Like Light, obviously Scar likes him, so he's probably very adept at making the line calls.
Also keep in mind this is a very amateur analysis of a single half of play, etc.
For this next section I'm going to contrast Asante Samuel and Randall Gay's zone technique. Randall Gay, I believe, is on record in saying that he noticed deficiencies in his coverage technique on tape in this game.
In this image, at the snap, both the safeties are deep in a cover 2 shell, with Samuel and Hobbs rolled up in the flats and playing outside tech, standard stuff. As the play develops, they both move up the field, protecting the out route at the sticks.
I also provide this pic to demonstrate one of Rosey Colvin's outstanding qualities; his ability to jam and cover out in space. I believe that is Reggie Brown he's disrupting there. Thomas is marked because he is going to blitz over Tapeh, the fullback, to pressure Feeley.
And here's the pick six at the sticks. You'll note how Samuel has rolled up inside the out, which he does so very well. Here is his tech from an endzone view:
Last edited by unoriginal; 12-02-2007 at 12:08 AM..
This play is very similar to the play that produced Samuel's pick. It's a cover 4, a deeper version of the cover 2, with corners squatting on the sticks, and Randall Gay in the place of Samuel.
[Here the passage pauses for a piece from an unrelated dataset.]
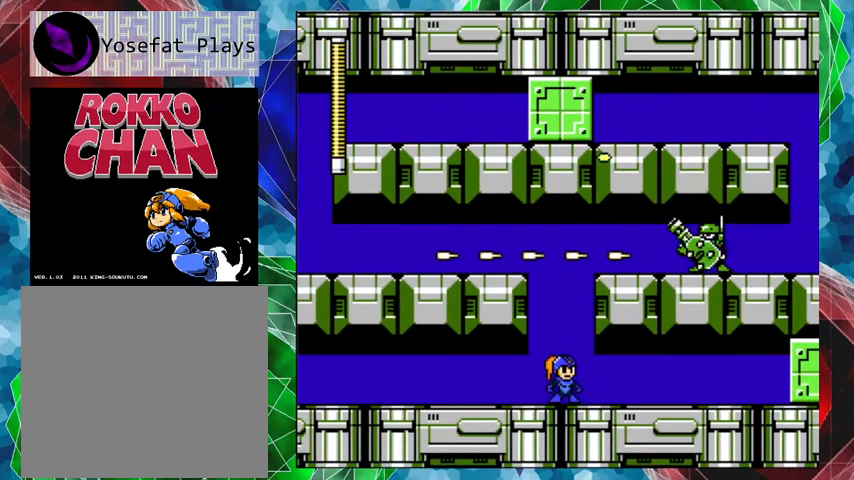
{"buttons": ["B"], "left_stick": "center", "right_stick": "center", "events": [[400, "B", "down"]]}
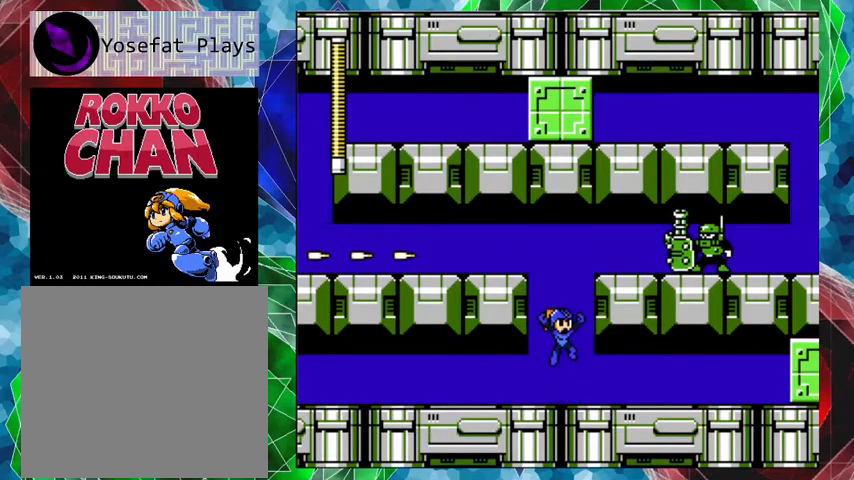
{"buttons": ["DPAD_RIGHT"], "left_stick": "center", "right_stick": "center", "events": [[67, "DPAD_LEFT", "down"], [300, "B", "up"], [400, "DPAD_LEFT", "up"], [500, "DPAD_RIGHT", "down"]]}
It is 2nd and 12 instead of 3rd and 3, and Kevin Curtis runs the out instead of Brian Westbrook, who is the unmarked receiver standing up like a pole in the slot. Also, there is no pressure on Feeley.
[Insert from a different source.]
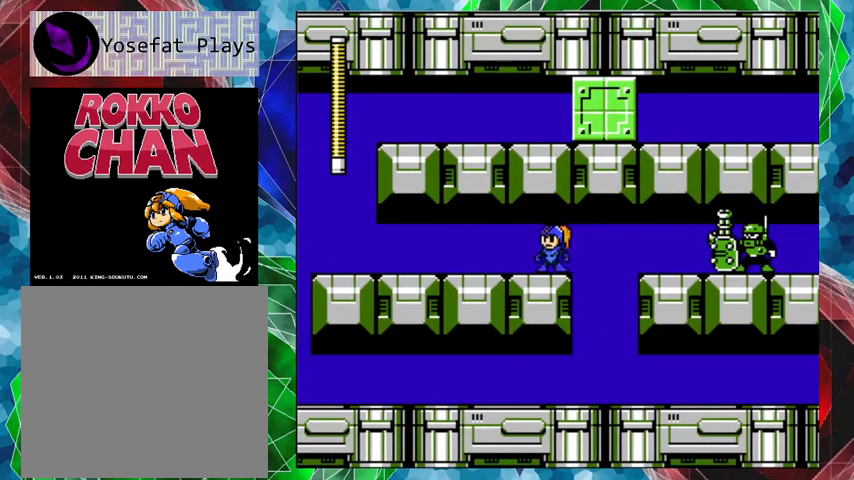
{"buttons": ["Y"], "left_stick": "center", "right_stick": "center", "events": [[100, "DPAD_RIGHT", "up"], [400, "Y", "down"], [433, "Y", "up"], [500, "Y", "down"]]}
Westbrook ends up running a quick out again, just like before, only its Bruschi covering him. Harrison plays the deep out aggressively because both the receivers on his side are running outs. That's kind of dangerous in case a far side receiver runs a deep drag, dig, or post, but Harrison's the veteran, not me. In any case his instincts here are correct.
The take-away from that explanation is that Harrison does in fact have deep zone on this play, despite his positioning here. Gay has the flats... and therefore the sticks.
Gay, as you can see, starts out too far inside and then gets turned by Curtis's closing speed (despite having a bigger initial cushion than Samuel), and can't make as sharp a cut. His cut angles outside, keeping him from getting into the throwing lane.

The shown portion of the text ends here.